Boeing 377 Stratocruiser

boeing 377 stratocruiserIl n’y eu que 56 exemplaires livrés du Boeing 377. Cet avion au fuselage très spacieux augmentait le confort des passagers et de l’équipage. Cet avion fut en réalité étudié en tant qu’appareil militaire. Trois prototypes furent commandés pour l’US Air Force au début de 1942. Le prototype associait la voilure et les moteurs du bombardier Boeing N-29 Superfortress à un nouveau fuselage conçu pour transporter des passagers ou du frêt.
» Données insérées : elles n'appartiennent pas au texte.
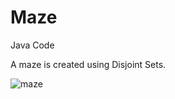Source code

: # Maze
Java Code

A maze is created using Disjoint Sets.

![maze](https://user-images.githubusercontent.com/25896976/34370426-9affc72c-ea89-11e7-8a29-cd82242d5c7c.PNG)
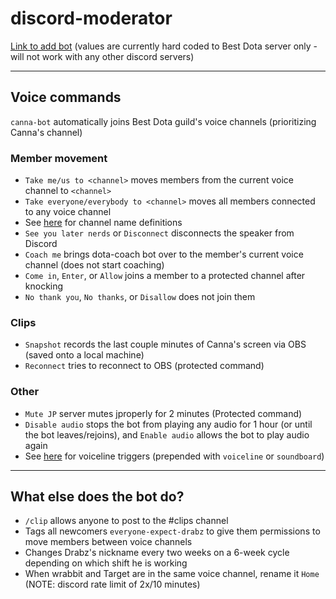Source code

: # discord-moderator

[Link to add bot](https://discord.com/api/oauth2/authorize?client_id=1062766623578148945&permissions=8&scope=bot) (values are currently hard coded to Best Dota server only - will not work with any other discord servers)

---

## Voice commands

`canna-bot` automatically joins Best Dota guild's voice channels (prioritizing Canna's channel)

### Member movement

- `Take me/us to <channel>` moves members from the current voice channel to `<channel>`
- `Take everyone/everybody to <channel>` moves all members connected to any voice channel
- See [here](src/rules/voiceCommands/massMigration.ts) for channel name definitions
- `See you later nerds` or `Disconnect` disconnects the speaker from Discord
- `Coach me` brings dota-coach bot over to the member's current voice channel (does not start coaching)
- `Come in`, `Enter`, or `Allow` joins a member to a protected channel after knocking
- `No thank you`, `No thanks`, or `Disallow` does not join them

### Clips

- `Snapshot` records the last couple minutes of Canna's screen via OBS (saved onto a local machine)
- `Reconnect` tries to reconnect to OBS (protected command)

### Other

- `Mute JP` server mutes jproperly for 2 minutes (Protected command)
- `Disable audio` stops the bot from playing any audio for 1 hour (or until the bot leaves/rejoins), and `Enable audio` allows the bot to play audio again
- See [here](src/rules/voiceCommands/voicelines.ts) for voiceline triggers (prepended with `voiceline` or `soundboard`)

---

## What else does the bot do?

- `/clip` allows anyone to post to the #clips channel
- Tags all newcomers `everyone-expect-drabz` to give them permissions to move members between voice channels
- Changes Drabz's nickname every two weeks on a 6-week cycle depending on which shift he is working
- When wrabbit and Target are in the same voice channel, rename it `Home` (NOTE: discord rate limit of 2x/10 minutes)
L’avion de ligne Stratocruiser fut un dérivé civil conçu pour accueillir 100 personnes. Le prototype civil fit son premier vol le 8 juillet 1947.

Six compagnies aériennes passèrent commande du Stratocruiser, la principale étant la Pan Am. Les livraisons commencèrent en février et mars 1949. Les Stratocruisers furent très appréciés pour leur confort et leur grande autonomie, mais la majorité des compagnies ont revendus leurs Boeing 377 dès 1950 afin de les remplacer par des avions à réaction. L’US Air Force continua de commander la version frêt, le Stratofreighter, qui pouvait servir notamment à transporter des pièces lourdes, comme des sections de fusées. Le Boeing 377 Stratocruiser atteignait 545kmh.